● PROVIDED DATA
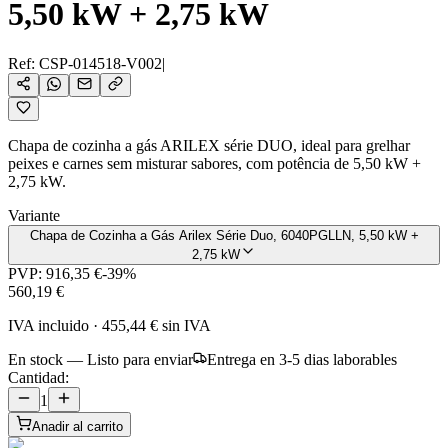
5,50 kW + 2,75 kW
Ref:
CSP-014518-V002
|
Chapa de cozinha a gás ARILEX série DUO, ideal para grelhar
peixes e carnes sem misturar sabores, com potência de 5,50 kW +
2,75 kW.
Variante
Chapa de Cozinha a Gás Arilex Série Duo, 6040PGLLN, 5,50 kW +
2,75 kW
PVP:
916,35 €
-
39
%
560,19 €
IVA incluido
·
455,44 €
sin IVA
En stock — Listo para enviar
Entrega en 3-5 dias laborables
Cantidad:
1
Anadir al carrito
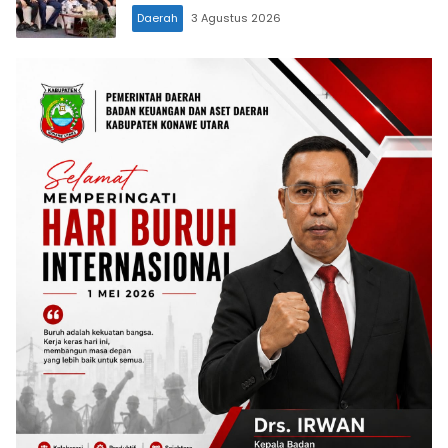
Keuangan
Daerah
3 Agustus 2026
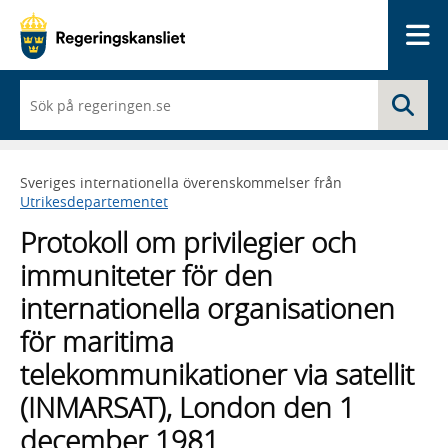
Me
När
Sö
du
börjar
skriva
så
Sveriges internationella överenskommelser från
framträder
Utrikesdepartementet
en
lista
Protokoll om privilegier och
med
sökförslag
immuniteter för den
internationella organisationen
för maritima
telekommunikationer via satellit
(INMARSAT), London den 1
december 1981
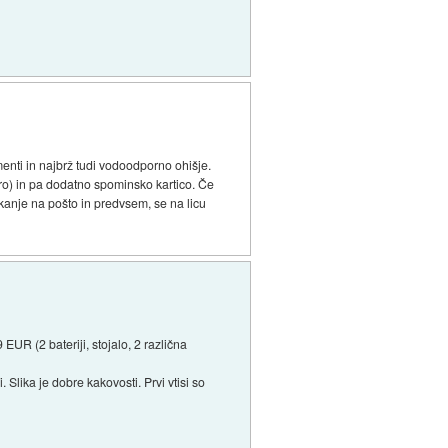
menti in najbrž tudi vodoodporno ohišje.
turo) in pa dodatno spominsko kartico. Če
akanje na pošto in predvsem, se na licu
UR (2 bateriji, stojalo, 2 različna
Slika je dobre kakovosti. Prvi vtisi so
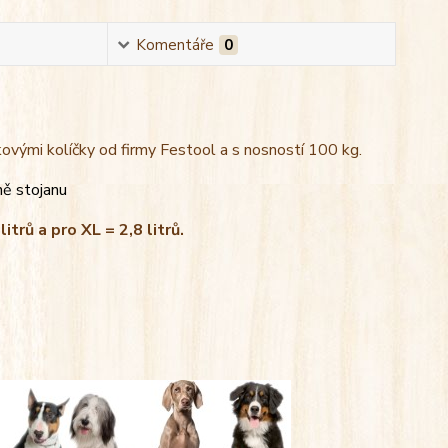
Komentáře
0
kovými kolíčky od firmy Festool a s nosností 100 kg.
ně stojanu
litrů a pro XL = 2,8 litrů.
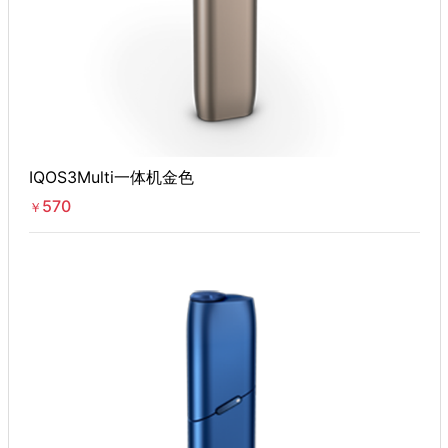
IQOS3Multi一体机金色
570
￥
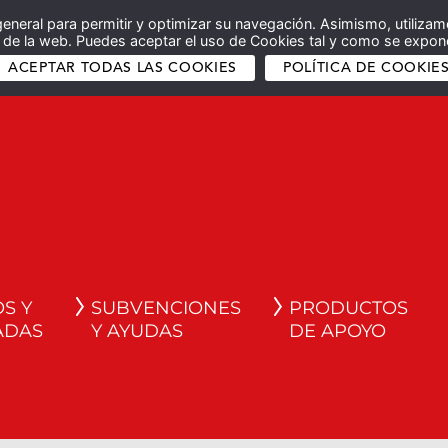
general para permitir y optimizar su navegación. Asimismo, utilizam
co de la web. Puedes aceptar el uso de Cookies tal y como se expone
ACEPTAR TODAS LAS COOKIES
POLÍTICA DE COOKIE
S Y
SUBVENCIONES
PRODUCTOS
ADAS
Y AYUDAS
DE APOYO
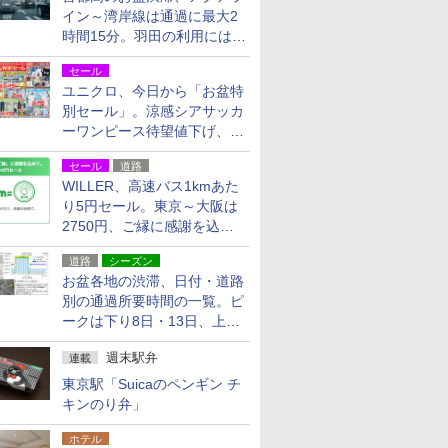
イン～湾岸線は通過に最大2
時間15分。羽田の利用には
「空港西出口」の利用検討を
セール
ユニクロ、今日から「お盆特
別セール」。涼感シアサッカ
ーワンピース待望値下げ、撥
水ギアショーツは1990円に
セール
道路
WILLER、高速バス1kmあた
り5円セール。東京～大阪は
2750円、ご縁に感謝を込め
た20周年記念キャンペーン
道路
シーズン
お盆各地の渋滞、日付・道路
別の通過所要時間の一覧。ピ
ークは下り8日・13日、上り
14日・15日
週末駅弁
連載
東京駅「Suicaのペンギン チ
キンのり弁」
ホテル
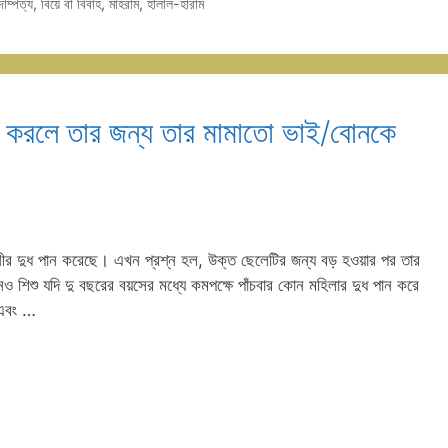
াম্পত্য
,
বিয়ে বা বিবাহ
,
মাহরাম
,
হালাল-হারাম
ন করলে তার জন্য তার মামাতো ভাই/বোনকে
নানীর দুধ পান করেছে। এখন প্রশ্ন হল, উক্ত ছেলেটির জন্য বড় হওয়ার পর তার
 শিশু যদি দু বছরের বয়সের মধ্যে কমপক্ষে পাঁচবার কোন মহিলার দুধ পান করে
া এবং …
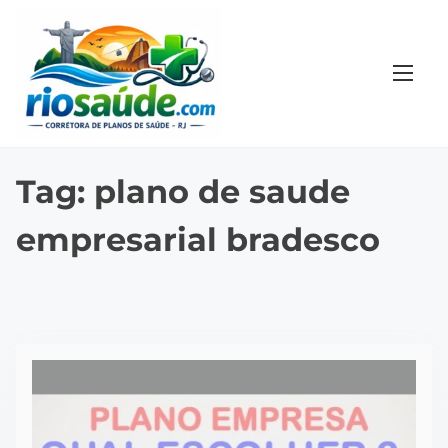
S
k
i
p
t
o
c
Tag:
plano de saude
o
empresarial bradesco
n
t
e
n
t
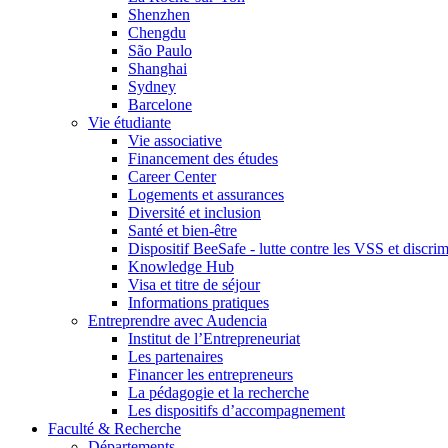
Shenzhen
Chengdu
São Paulo
Shanghai
Sydney
Barcelone
Vie étudiante
Vie associative
Financement des études
Career Center
Logements et assurances
Diversité et inclusion
Santé et bien-être
Dispositif BeeSafe - lutte contre les VSS et discri
Knowledge Hub
Visa et titre de séjour
Informations pratiques
Entreprendre avec Audencia
Institut de l’Entrepreneuriat
Les partenaires
Financer les entrepreneurs
La pédagogie et la recherche
Les dispositifs d’accompagnement
Faculté & Recherche
Départements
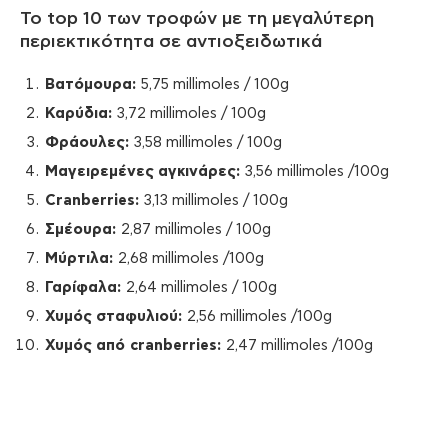
Το top 10 των τροφών με τη μεγαλύτερη
περιεκτικότητα σε αντιοξειδωτικά
Βατόμουρα
:
5,75 millimoles / 100g
Καρύδια
:
3,72 millimoles / 100g
Φράουλες
:
3,58 millimoles / 100g
Μαγειρεμένες
αγκινάρες
:
3,56 millimoles /100g
Cranberries:
3,13 millimoles / 100g
Σμέουρα
:
2,87 millimoles / 100g
Μύρτιλα
:
2,68 millimoles /100g
Γαρίφαλα
:
2,64 millimoles / 100g
Χυμός
σταφυλιού
:
2,56 millimoles /100g
Χυμός
από
cranberries:
2,47 millimoles /100g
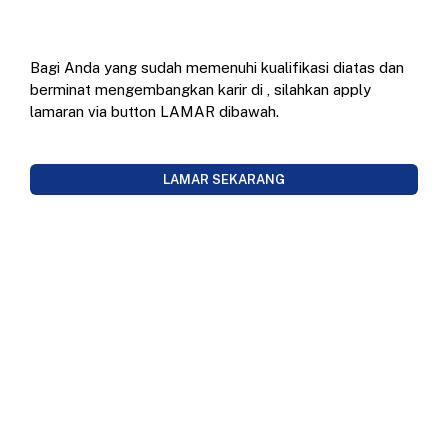
Bagi Anda yang sudah memenuhi kualifikasi diatas dan
berminat mengembangkan karir di
, silahkan apply
lamaran via button LAMAR dibawah.
LAMAR SEKARANG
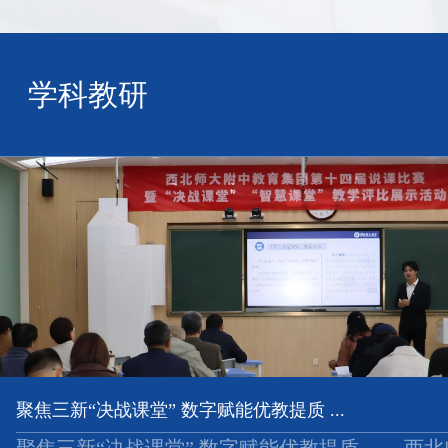
学科教研
聚焦三新“决战课堂” 数字赋能优教提质 ...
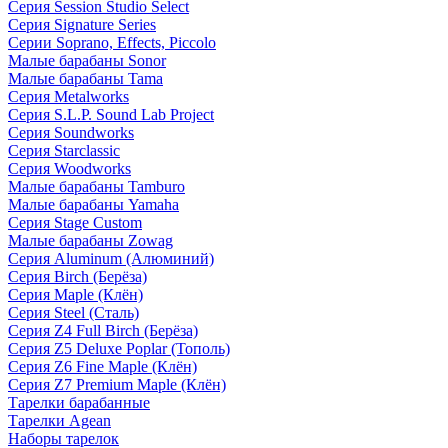
Серия Session Studio Select
Серия Signature Series
Серии Soprano, Effects, Piccolo
Малые барабаны Sonor
Малые барабаны Tama
Серия Metalworks
Серия S.L.P. Sound Lab Project
Серия Soundworks
Серия Starclassic
Серия Woodworks
Малые барабаны Tamburo
Малые барабаны Yamaha
Серия Stage Custom
Малые барабаны Zowag
Серия Aluminum (Алюминий)
Серия Birch (Берёза)
Серия Maple (Клён)
Серия Steel (Сталь)
Серия Z4 Full Birch (Берёза)
Серия Z5 Deluxe Poplar (Тополь)
Серия Z6 Fine Maple (Клён)
Серия Z7 Premium Maple (Клён)
Тарелки барабанные
Тарелки Agean
Наборы тарелок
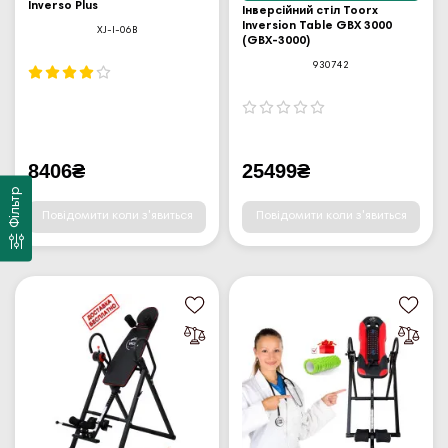
Inverso Plus
Інверсійний стіл Toorx
Inversion Table GBX 3000
XJ-I-06B
(GBX-3000)
930742
8406₴
25499₴
Фільтр
Повідомити коли з'явиться
Повідомити коли з'явиться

● PROBLEM DESCRIPTION
Going by the data above, the answer is exactly the lines from the one holding "menti in najbrž tudi vodoodporno ohišje." to the one holding "り5円セール。東京～大阪は", both kept, with the pictures left out.

● WORKED SOLUTION
menti in najbrž tudi vodoodporno ohišje.
turo) in pa dodatno spominsko kartico. Če
akanje na pošto in predvsem, se na licu
UR (2 bateriji, stojalo, 2 različna
Slika je dobre kakovosti. Prvi vtisi so
Komentáře
0
kovými kolíčky od firmy Festool a s nosností 100 kg.
ně stojanu
litrů a pro XL = 2,8 litrů.
IQOS3Multi一体机金色
570
￥
general para permitir y optimizar su navegación. Asimismo, utilizam
co de la web. Puedes aceptar el uso de Cookies tal y como se expone
ACEPTAR TODAS LAS COOKIES
POLÍTICA DE COOKIE
S Y
SUBVENCIONES
PRODUCTOS
ADAS
Y AYUDAS
DE APOYO
イン～湾岸線は通過に最大2
時間15分。羽田の利用には
「空港西出口」の利用検討を
セール
ユニクロ、今日から「お盆特
別セール」。涼感シアサッカ
ーワンピース待望値下げ、撥
水ギアショーツは1990円に
セール
道路
WILLER、高速バス1kmあた
り5円セール。東京～大阪は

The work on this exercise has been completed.